TEXT PASSAGE:
++++
Solidarity spoke to BMA activists about the junior doctors dispute.
Emma Runswick is a medical student at Manchester University. She is running in the elections for the BMA’s Council (national executive).
I think the dispute is going well. The mood among junior doctors is getting angrier. We are angry about the imposition of the contract, and about the government saying it finds the Equality Impact Assessment’s conclusions about the negative impact on women acceptable.
When you interviewed me in February, if you’d asked if there was support for “all out” action, with no junior doctors on emergency cover, I’d have said no. Now we’re about to do that for the first time and there is the support. There is wide discussion about how to escalate further. People’s ideas are still radicalising. It’s interesting seeing more people start to clock that the law doesn’t exist primarily to serve even people like doctors, it exists to serve the ruling class.
The BMA is also changing. Soon we’ll find out who’s been elected to BMA council; my guess is you’ll see a very distinct shift to the left. Moves to create a left network in the BMA are progressing. The BMA is holding a “Crisis in the NHS” event on 3 May, and we’ll be holding a fringe meeting there for the network. There is also more discussion about drawing the wider labour movement into supporting us, particularly through the BMA pushing for the TUC to organise a national demo, as Momentum NHS has called for Labour to do.
In Manchester we had a good march on the first day of the last round of strikes (6-7 April), and we’re also seeing more community action and events. A good example is “Little Lifesavers”, where mainly women doctors with children contact nurseries, parent and toddler groups and so on to hold teach-ins on basic life support whilst also talking about why we’re striking. The next strike (26-28 April), our first where emergency cover is entirely in the hands of consultants, will be harder and there’ll be more pressure for people not to strike. Public support is going to be more important than ever. People should do everything they can to support us, including letting us know when they’re next in hospital or at the GP. Above all we need people on picket lines, on both days of the strike.
++++
STUDY MATERIAL:

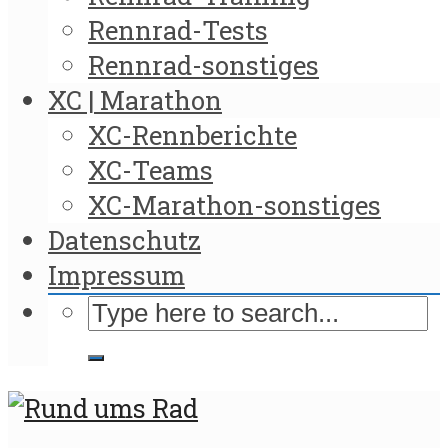
Rennrad-Tests
Rennrad-sonstiges
XC | Marathon
XC-Rennberichte
XC-Teams
XC-Marathon-sonstiges
Datenschutz
Impressum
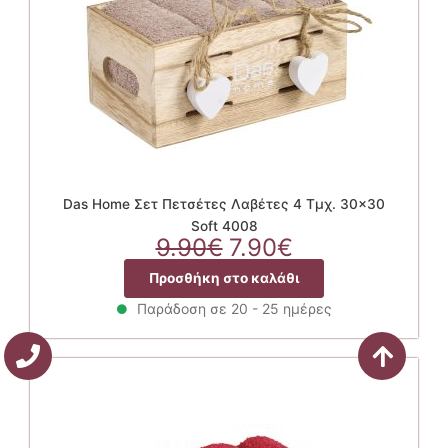
Das Home Σετ Πετσέτες Λαβέτες 4 Τμχ. 30×30
Soft 4008
Original
Η
9.90
€
7.90
€
price
τρέχουσα
Προσθήκη στο καλάθι
was:
τιμή
9.90€.
είναι:
Παράδοση σε 20 - 25 ημέρες
7.90€.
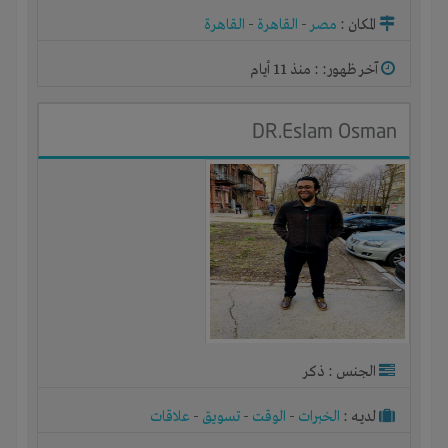
المكان :
مصر
-
القاهرة
-
القاهرة
آخر ظهور: : منذ 11 أيام
DR.Eslam Osman
الجنس : ذكر
لديـه :
الخبرات
-
الوقت
-
تسويق
-
علاقات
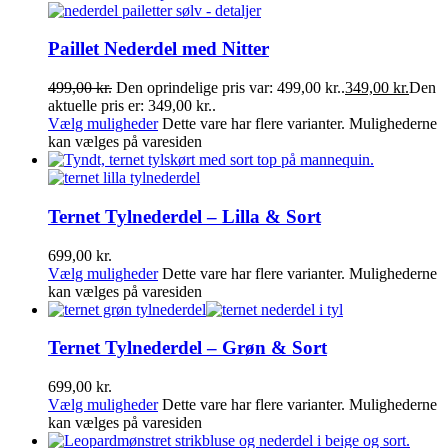
Paillet Nederdel med Nitter
499,00
kr.
Den oprindelige pris var: 499,00 kr..
349,00
kr.
Den
aktuelle pris er: 349,00 kr..
Vælg muligheder
Dette vare har flere varianter. Mulighederne
kan vælges på varesiden
Ternet Tylnederdel – Lilla & Sort
699,00
kr.
Vælg muligheder
Dette vare har flere varianter. Mulighederne
kan vælges på varesiden
Ternet Tylnederdel – Grøn & Sort
699,00
kr.
Vælg muligheder
Dette vare har flere varianter. Mulighederne
kan vælges på varesiden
++++
TASK REQUIREMENTS:
Write out the stretch of the junior doctors dispute interview from "I think the" through "the ruling class.".

OUTPUT OF THE EXERCISE:
I think the dispute is going well. The mood among junior doctors is getting angrier. We are angry about the imposition of the contract, and about the government saying it finds the Equality Impact Assessment’s conclusions about the negative impact on women acceptable.
When you interviewed me in February, if you’d asked if there was support for “all out” action, with no junior doctors on emergency cover, I’d have said no. Now we’re about to do that for the first time and there is the support. There is wide discussion about how to escalate further. People’s ideas are still radicalising. It’s interesting seeing more people start to clock that the law doesn’t exist primarily to serve even people like doctors, it exists to serve the ruling class.